::: RECORDS FOR THIS EXERCISE :::

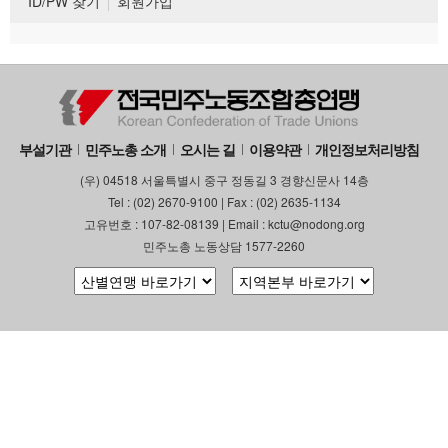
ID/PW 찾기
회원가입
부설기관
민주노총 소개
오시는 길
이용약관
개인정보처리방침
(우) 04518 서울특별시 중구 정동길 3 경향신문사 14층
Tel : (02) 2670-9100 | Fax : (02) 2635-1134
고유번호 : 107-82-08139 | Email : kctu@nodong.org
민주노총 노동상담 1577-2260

:::

Word for word, restate all of the data, but do not copy the pictures.

## RESULT BELOW:
ID/PW 찾기
회원가입
부설기관
민주노총 소개
오시는 길
이용약관
개인정보처리방침
(우) 04518 서울특별시 중구 정동길 3 경향신문사 14층
Tel : (02) 2670-9100 | Fax : (02) 2635-1134
고유번호 : 107-82-08139 | Email : kctu@nodong.org
민주노총 노동상담 1577-2260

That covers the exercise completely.